Ну, я тут чуть не умер от смеха, до того потешно было смотреть на французишку, когда он сообразил, что вовсе не вдовушку держал все это время за лапку, а сэра Патрика О'Грандисона. Сам дьявол никогда не видел такой вытянутой рожи! Ну а достопочтенный сэр Патрик О'Грандисон, баронет, не таковский, чтобы из себя выходить из-за какой-то небольшой ошибки. В одном только можете поручиться (и не ошибетесь): перед тем как отпустить французишке руку — а сделал я это не раньше, чем лакеи миссис Джем вытолкали нас обоих взашей, — я так ему сжал ее на прощанье, что из нее получился малиновый джем.

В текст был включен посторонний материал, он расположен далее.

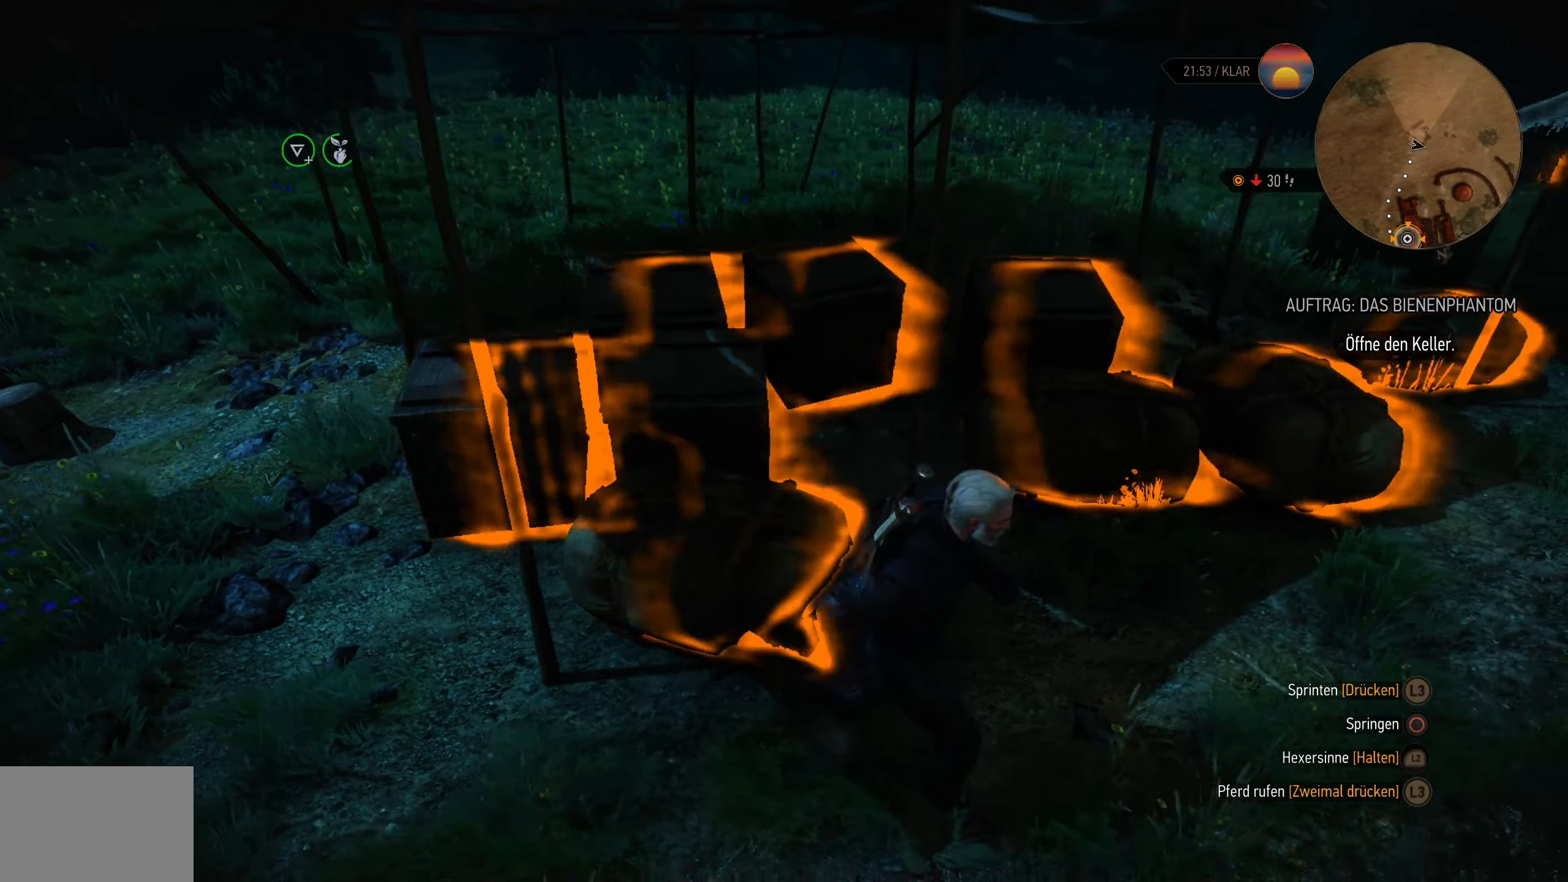
{"buttons": ["CROSS", "L2"], "left_stick": "up", "right_stick": "center", "events": [[34, "left_stick", "up-left"], [117, "right_stick", "center"], [200, "L2", "down"], [284, "left_stick", "up"], [300, "CROSS", "down"], [384, "CROSS", "up"], [450, "CROSS", "down"]]}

— Вули-ву, — говорит он, — пули-ву. И черт драл. Вот в чем истинная причина, что он носит левую руку на перевязи.

1840

пер. И. Бернштейн

Делец

«Система — душа всякого бизнеса».

Старая пословица [552]

Я — делец. И приверженец системы. Система — это, в сущности, и есть самое главное. Но я от всего сердца презираю глупцов и чудаков, которые разглагольствуют насчет порядка и системы, ровным счетом ничего в них не смысля, строго придерживаются буквы, нарушая самый дух этих понятий. Такие люди совершают самые необычные поступки, но «методически», как они говорят. Это, на мой взгляд, просто парадокс; порядок и система приложимы только к вещам самым обыкновенным и очевидным, а экстравагантным совершенно несвойственны. Какой смысл может быть заключен в выражении «порядок шалопайства» или, например, «система прихоти»?

Взгляды мои по этому вопросу, возможно, никогда не были бы столь определенны, если бы не счастливое происшествие, случившееся со мною совсем еще в юном возрасте. Однажды, когда я производил гораздо больше шуму, нежели то диктовалось необходимостью, добрая старуха-ирландка, моя нянюшка (которую я не забуду в моем завещании), подняла меня за пятки, покрутила в воздухе, пожелала мне как «визгуну проклятому» провалиться и ударом о спинку кровати промяла мне посредине голову, точно шапку. Этим была решена моя судьба и заложены начатки моего благосостояния. На теменной кости у меня в тот же миг вскочила шишка, и она впоследствии оказалась самой что ни на есть настоящей шишкой порядка. Вот откуда у меня страсть к системе и упорядоченности, благодаря которой я стал таким выдающимся дельцом.

Больше всего на свете я ненавижу гениев. Все эти гении — просто ослы, чем больше гений, тем больше осел. Уж такое это правило, из него не бывает исключений. Из гения, например, никогда не получится делец, как из жида не получится благотворитель или из сосновой шишки — мускатный орех. Эти людишки вечно пускаются во всевозможные немыслимые и глупые предприятия, никак не соответствующие правильному порядку вещей, и нипочем не займутся настоящим делом. Так что гения сразу можно отличить по тому, чем он в жизни занимается. Если вам попадется человек, который тщится быть купцом или промышленником, который выбрал для себя табачное пли хлопковое дело и тому подобную чертовщину, который хочет стать галантерейщиком, мыловаром или еще кем-нибудь в таком же роде, а то еще строит из себя ни много ни мало, как адвоката, или кузнеца, или врача — словом, занимается чем-то необычным — можете не сомневаться: это — гений и, значит, согласно тройному правилу, осел.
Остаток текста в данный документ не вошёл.